Medius House by Orms Architects

Medius House by Orms Architects

Orms recently revitalized Medius House, a former printing warehouse located on Sheraton Street in the Soho conservation area, into new venue for media tenants. Medius House is Grade II listed and was originally built in 1898 as a warehouse for the printing and bookbinding department of Novello Music Publishers.


In 1906, the same architect erected Novello House on the corner of Wardour Street and Sheraton Street to provide offices and a retail outlet for the publishing side of the business; this building has the appearance of a civic building or a guildhall and shows reference to Nordic late Renaissance.

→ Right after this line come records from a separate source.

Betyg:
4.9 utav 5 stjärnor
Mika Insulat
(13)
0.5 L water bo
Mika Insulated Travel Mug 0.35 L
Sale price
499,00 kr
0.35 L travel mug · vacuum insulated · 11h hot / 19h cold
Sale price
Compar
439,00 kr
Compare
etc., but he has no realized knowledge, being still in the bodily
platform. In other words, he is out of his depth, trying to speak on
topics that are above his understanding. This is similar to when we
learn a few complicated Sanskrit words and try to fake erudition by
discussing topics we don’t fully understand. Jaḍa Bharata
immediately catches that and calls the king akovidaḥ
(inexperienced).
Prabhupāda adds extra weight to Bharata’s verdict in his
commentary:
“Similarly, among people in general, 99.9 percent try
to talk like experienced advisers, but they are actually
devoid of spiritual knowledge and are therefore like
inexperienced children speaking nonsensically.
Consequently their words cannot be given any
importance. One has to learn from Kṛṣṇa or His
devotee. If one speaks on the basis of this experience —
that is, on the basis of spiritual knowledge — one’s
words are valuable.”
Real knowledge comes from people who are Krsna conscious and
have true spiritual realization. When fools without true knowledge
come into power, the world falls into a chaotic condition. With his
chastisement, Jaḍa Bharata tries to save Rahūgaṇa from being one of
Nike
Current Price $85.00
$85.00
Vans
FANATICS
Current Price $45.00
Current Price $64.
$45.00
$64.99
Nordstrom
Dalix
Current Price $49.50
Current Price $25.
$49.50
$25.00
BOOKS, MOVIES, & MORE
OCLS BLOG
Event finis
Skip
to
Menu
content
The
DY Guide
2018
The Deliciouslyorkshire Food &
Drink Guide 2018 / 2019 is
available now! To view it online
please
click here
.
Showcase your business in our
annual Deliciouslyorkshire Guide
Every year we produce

The Orms brief was to transform the entrance, reception and office floors to create a building suited to media tenants in the heart of Soho. The total useable floor area of the building is approximately 60,000 sq ft.

The reception design was created in collaboration with contemporary artist Susie MacMurray who suspended an installation in response to the atrium space, and to the history of music and publishing embedded in the building. Named Chorus, it is made from hundreds of pieces of used sheet music, a number of the manuscripts are works by composers that Novello published and printed within this building, including Elgar, Bach, Handel and Mendelssohn.

The layering and weaving of melodic lines and sound colours are echoed in the reflections and shadows that the piece throws onto the many different surfaces in the space. The variations of density in the composition of the artwork mirror the ebb and flow of musical volume.

The office floors were taken back to their warehouse feel by exposing the structure and sandblasting all the paintwork off the brickwork. The refurbished toilets use floor to ceiling period photographs of the kind of people who would have used the building at the turn of the century.